Key exclusion criteria:

- Patients with pseudo-Cushing's syndrome. This may be diagnosed by a normal late night
salivary cortisol value collected during the screening period and after washout of
prior CD medication.

- Patients with risk factors for QT corrected (QTc) prolongation or Torsade de Pointes,
including:

patients with a baseline QT corrected (Fridericia QT formula) (QTcF) > 450 ms for males and
QTcF > 460 ms for females; personal or family history of long QT syndrome; concomitant
medications known to prolong the QT interval; patients with hypokalemia, hypocalcaemia, or
hypomagnesaemia, if not corrected before pre-dose Day 1.

- Patients likely to require adrenalectomy, pituitary surgery, or radiation therapy
during the placebo-controlled period (Weeks 1-12) for the treatment of severe
hypercortisolism or pituitary tumor growth causing compression of the optic chiasm.

- Patients with compression of the optic chiasm due to a macroadenoma or patients at
high risk of compression of the optic chiasm (tumor within 2 mm of optic chiasm).

- Patients who have a known inherited syndrome as the cause for hormone over secretion
(i.e. Carney Complex, McCune-Albright syndrome, MEN-1, AIP).

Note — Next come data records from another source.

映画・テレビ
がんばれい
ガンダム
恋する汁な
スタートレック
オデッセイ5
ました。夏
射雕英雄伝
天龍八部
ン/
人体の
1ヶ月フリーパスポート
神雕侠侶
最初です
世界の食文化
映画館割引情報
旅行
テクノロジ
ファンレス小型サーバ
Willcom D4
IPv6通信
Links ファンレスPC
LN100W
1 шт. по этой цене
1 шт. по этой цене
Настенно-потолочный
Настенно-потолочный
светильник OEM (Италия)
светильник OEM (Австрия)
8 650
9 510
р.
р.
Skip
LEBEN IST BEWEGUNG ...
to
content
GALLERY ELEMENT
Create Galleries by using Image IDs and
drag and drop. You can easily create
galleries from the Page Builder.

- Patients with Cushing's syndrome due to ectopic ACTH secretion or ACTH independent
(adrenal) Cushing's syndrome. Pregnant or nursing (lactating) women. 8. Women of
child-bearing potential, defined as all women physiologically capable of becoming
pregnant, unless they are using highly effective methods of contraception during
dosing and for 1 week after completion of dosing. Highly effective contraception
methods include: A. Total abstinence (when this is in line with the preferred and
usual lifestyle of the subject. Periodic abstinence (e.g., calendar, ovulation,
symptothermal, post-ovulation methods) and withdrawal are not acceptable methods of
contraception. B. Female sterilization (have had surgical bilateral oophorectomy with
or without hysterectomy) or tubal ligation at least six weeks before taking study
drug. In case of bilateral oophorectomy, documentation is required (e.g. operative
report, pelvic ultrasound or other reliable imaging method). C. Male sterilization (at
least 6 months prior to screening). For female subjects on the study the vasectomized
male partner should be the sole partner for that subject.

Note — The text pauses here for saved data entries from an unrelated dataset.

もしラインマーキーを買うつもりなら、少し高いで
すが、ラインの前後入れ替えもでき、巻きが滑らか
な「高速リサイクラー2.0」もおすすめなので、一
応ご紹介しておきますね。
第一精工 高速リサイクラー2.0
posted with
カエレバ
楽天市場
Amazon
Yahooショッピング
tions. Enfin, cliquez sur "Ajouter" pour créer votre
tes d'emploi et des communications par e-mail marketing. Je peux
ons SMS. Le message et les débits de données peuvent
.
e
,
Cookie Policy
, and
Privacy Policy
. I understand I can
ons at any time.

D. Combination of any two of the following (a+b or a+c, or b+c):

1. Use of oral*, injected, or implanted hormonal methods of contraception or other forms
of hormonal contraception that have comparable efficacy (failure rate <1%), for
example hormone vaginal ring or transdermal hormone contraception

2. Placement of an intrauterine device (IUD) or intrauterine system (IUS)

3. Barrier methods of contraception: Condom or Occlusive cap (diaphragm or cervical/vault
caps) with spermicidal foam/gel/film/cream/vaginal suppository. *In the case of use of
oral contraception, women should have been stable on the same pill for a minimum of 3
months before taking study drug. Women are considered post-menopausal and not of child
bearing potential if they have had 12 months of natural (spontaneous) amenorrhea with
an appropriate clinical profile (i.e., age appropriate, history of vasomotor symptoms)
or have had surgical bilateral oophorectomy (with or without hysterectomy), total
hysterectomy, or tubal ligation at least six weeks ago. In the case of oophorectomy
alone, only when the reproductive status of the woman has been confirmed by follow-up
hormone level assessment is she considered not of child bearing potential.